BITTER WINTER

Mamdani’s Dangerous Liaisons with Beijing

by | Jan 22, 2026 | Op-eds China

What happens when an American political movement mistakes an authoritarian state for an ally in its own ideological battles?

by Massimo Introvigne

Dangerous liaisons. AI-generated.
Dangerous liaisons. AI-generated.

While much of the public discussion focused on the symbolic act of Zohran Mamdani swearing his oath on the Quran, this act was neither unprecedented nor especially revealing. He is not a radical Muslim or, by many accounts, a particularly observant one. The more critical issue lies elsewhere. The real problem, as an in-depth “Newsweek” investigation indicates, is China. This investigation looks not at China in abstract terms but at the internal documents, meeting minutes, and travel presentations from the Democratic Socialists of America (DSA), the group described as Mamdani’s “political home” and the subject of the report titled “How Mamdani’s Democratic Socialists Sought Ties With Chinese Officials.”

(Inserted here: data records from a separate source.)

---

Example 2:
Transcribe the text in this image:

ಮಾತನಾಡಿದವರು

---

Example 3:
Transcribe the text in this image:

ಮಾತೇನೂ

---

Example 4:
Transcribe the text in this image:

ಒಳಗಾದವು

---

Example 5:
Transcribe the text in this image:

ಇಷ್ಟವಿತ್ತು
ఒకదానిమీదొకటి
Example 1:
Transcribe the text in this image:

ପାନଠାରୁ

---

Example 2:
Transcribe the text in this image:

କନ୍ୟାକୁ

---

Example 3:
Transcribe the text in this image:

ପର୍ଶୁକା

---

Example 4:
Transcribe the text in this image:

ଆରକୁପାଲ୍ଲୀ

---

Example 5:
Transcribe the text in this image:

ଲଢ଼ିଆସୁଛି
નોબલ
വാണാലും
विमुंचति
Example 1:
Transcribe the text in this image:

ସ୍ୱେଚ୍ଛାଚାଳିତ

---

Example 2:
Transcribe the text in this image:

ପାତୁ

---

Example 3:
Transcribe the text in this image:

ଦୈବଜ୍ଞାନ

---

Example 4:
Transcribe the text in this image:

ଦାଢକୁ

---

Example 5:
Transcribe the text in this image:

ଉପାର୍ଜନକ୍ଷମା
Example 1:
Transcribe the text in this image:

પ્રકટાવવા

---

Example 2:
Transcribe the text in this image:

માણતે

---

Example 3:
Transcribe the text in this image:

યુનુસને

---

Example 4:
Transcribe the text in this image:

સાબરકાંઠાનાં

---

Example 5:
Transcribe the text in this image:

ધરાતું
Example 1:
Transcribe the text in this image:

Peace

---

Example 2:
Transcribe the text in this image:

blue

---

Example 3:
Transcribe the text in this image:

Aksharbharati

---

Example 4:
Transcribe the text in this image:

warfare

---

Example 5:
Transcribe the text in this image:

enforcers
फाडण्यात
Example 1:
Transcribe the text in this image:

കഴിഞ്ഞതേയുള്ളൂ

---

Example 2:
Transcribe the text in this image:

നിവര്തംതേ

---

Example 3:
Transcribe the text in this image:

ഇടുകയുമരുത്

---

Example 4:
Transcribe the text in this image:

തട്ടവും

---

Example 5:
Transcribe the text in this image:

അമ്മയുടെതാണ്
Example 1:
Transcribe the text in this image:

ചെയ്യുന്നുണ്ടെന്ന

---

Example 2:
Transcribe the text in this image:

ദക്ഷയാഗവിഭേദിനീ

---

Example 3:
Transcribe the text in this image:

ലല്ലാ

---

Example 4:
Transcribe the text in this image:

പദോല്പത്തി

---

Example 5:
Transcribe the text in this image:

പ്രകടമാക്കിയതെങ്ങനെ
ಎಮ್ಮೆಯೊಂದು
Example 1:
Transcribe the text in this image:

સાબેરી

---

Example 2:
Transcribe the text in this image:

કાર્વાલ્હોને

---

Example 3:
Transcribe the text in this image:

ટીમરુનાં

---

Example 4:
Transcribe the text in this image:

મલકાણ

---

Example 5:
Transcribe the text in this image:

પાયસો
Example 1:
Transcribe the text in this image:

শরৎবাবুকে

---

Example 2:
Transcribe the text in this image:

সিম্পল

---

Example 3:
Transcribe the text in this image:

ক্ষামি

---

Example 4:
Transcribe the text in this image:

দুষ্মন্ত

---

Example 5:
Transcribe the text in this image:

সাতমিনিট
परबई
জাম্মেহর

The investigation relies on a collection of internal materials dating back to 2021, which includes meeting notes, chat logs, and photo slideshows.  In one meeting on October 8, an activist excitedly announced that “China wants to interface with the DSA,” encouraging colleagues to create a “killer two-week itinerary” to strengthen ties with the Chinese Communist Party.

The visual material is even more telling. A slideshow from an August 2025 trip to Guizhou features photos with captions that could have come directly from the CCP’s publicity bureau. One image of a mechanical harvester in a cotton field is captioned “No slaves!!,” suggesting both defensiveness and a tourist-like naïveté. A photo of a mosque tells viewers that worshippers “come and go freely,” a phrase that sounds surreal in the context of Xinjiang. These captions reflect the enthusiasm of visitors eager to see only what their hosts want them to see.

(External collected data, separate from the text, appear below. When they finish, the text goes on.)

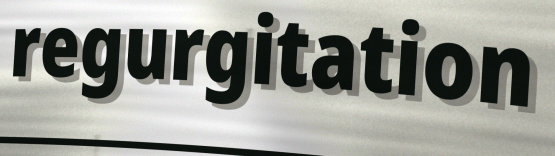
regurgitation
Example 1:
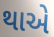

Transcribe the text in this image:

થાએ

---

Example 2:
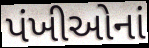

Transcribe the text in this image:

પંખીઓનાં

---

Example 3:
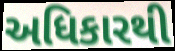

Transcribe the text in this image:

અધિકારથી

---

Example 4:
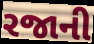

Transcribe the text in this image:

રજાની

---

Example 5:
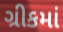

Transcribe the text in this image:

ગ્રીકમાં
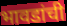
भावडांची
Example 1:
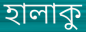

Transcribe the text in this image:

হালাকু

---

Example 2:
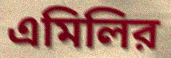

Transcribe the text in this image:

এমিলির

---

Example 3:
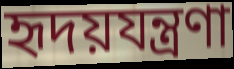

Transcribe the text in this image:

হৃদয়যন্ত্রণা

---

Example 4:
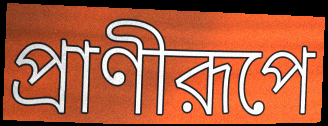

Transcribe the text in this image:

প্রাণীরূপে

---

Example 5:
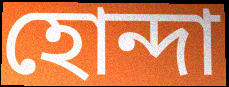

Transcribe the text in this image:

হোন্দা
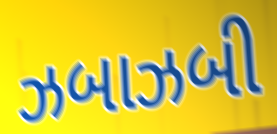
ઝબાઝબી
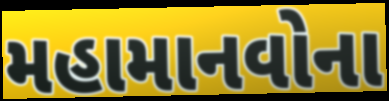
મહામાનવોના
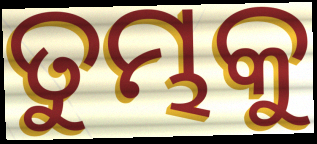
ତୁମ୍ଭକୁ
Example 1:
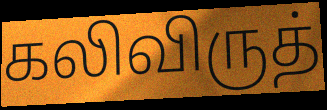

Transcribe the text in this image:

கலிவிருத்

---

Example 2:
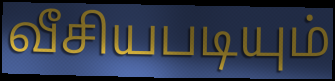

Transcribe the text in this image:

வீசியபடியும்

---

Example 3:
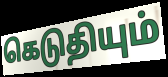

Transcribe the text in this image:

கெடுதியும்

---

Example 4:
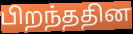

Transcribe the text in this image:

பிறந்ததின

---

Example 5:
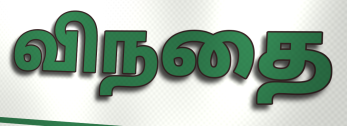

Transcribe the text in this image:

விநதை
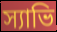
স্যাভি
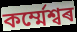
কৰ্ম্মেশ্বৰ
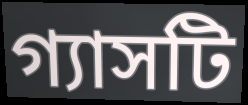
গ্যাসটি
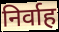
निर्वाह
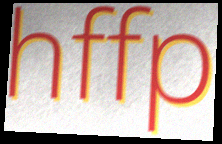
hffp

The report connects this outlook to a planned strategy of “narrative filtering.” In June 2023, Jodie Evans of Code Pink updated the DSA on her “China Is Not Our Enemy” campaign, advising members to “stay out of the weeds” and focus on simpler topics, such as poverty reduction. The “weeds,” of course, involve issues like Xinjiang, Hong Kong, and the One China policy—all subjects that complicate a clear anti-imperialist story. Meeting notes show members agreeing to avoid these matters, with some dismissing reports of Uyghur oppression as a U.S. media “propaganda campaign.” The group also discussed building connections with pro-CCP media outlets such as the Shanghai-based China Academy and Wave Media, suggesting ideological sympathy and a desire for promotion.

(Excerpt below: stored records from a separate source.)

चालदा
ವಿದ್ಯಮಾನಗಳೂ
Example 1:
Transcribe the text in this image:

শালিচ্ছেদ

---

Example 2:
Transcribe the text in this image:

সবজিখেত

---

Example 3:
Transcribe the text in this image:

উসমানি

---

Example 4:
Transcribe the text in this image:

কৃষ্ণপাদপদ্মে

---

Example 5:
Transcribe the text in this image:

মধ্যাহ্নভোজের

Direct interaction with Chinese officials was not hypothetical. During the 2025 Guizhou trip, DSA members were hosted by the Communist Party School, with the agenda set by the provincial foreign affairs department. Officials urged the group to create “official exchanges,” a term in CCP parlance that typically signals a desire for lasting influence channels. Photos show DSA members participating in seminars on programs such as “Social Pairing,” which critics say serve as tools of surveillance and social control. The images capture DSA members with a slightly confused look, as though they stumbled into an ideological training session without fully realizing it.

Not everyone within the DSA was comfortable with this direction. One member voiced disagreement: “Saying we can’t talk about their rights until we defeat American imperialism doesn’t work for me.” The reaction was swift; the dissenting member was labeled “unkind” and pressured to apologize. The whistleblower who shared documents with “Newsweek” described a “sustained pattern of ideological alignment” that conflicted with the organization’s stated commitment to democracy and transparency. The culture depicted in the report resembles a smaller version of the dynamics the group claims to oppose: consensus achieved through moral pressure, with dissent framed as betrayal.

Poster for a DSA pro-China event.
Poster for a DSA pro-China event.

The report cautiously notes that Mamdani did not personally attend the relevant DSA meetings. The investigation does not accuse him of any wrongdoing; instead, it raises a more nuanced question about the extent of China’s influence on him and his team through their core political network and allies.

The Chinese Embassy in Washington dismissed the concerns, calling the interactions “local exchanges and cooperation” that strengthen bilateral ties. This familiar framing presents influence operations as cultural diplomacy and ideological grooming as friendship.

What the “Newsweek” report ultimately uncovers is not a traditional scandal but a pattern—a willingness among certain groups on the American left to view China not as a complex authoritarian power but as a convenient reflection of their own narratives about U.S. influence. In this reflection, uncomfortable truths fade away, replaced by slogans about development and anti-imperialism. The issue is that mirrors, unlike windows, do not show the world as it truly is; they show only the viewer.

In this case, the viewer is not just a political group but, at least indirectly, a key elected official who come to power with its backing. The oath on the Quran may have made headlines, but the more significant question is not what book Mamdani swore on. It is what stories, alliances, and blind spots shape the political movements that shaped his rise to office.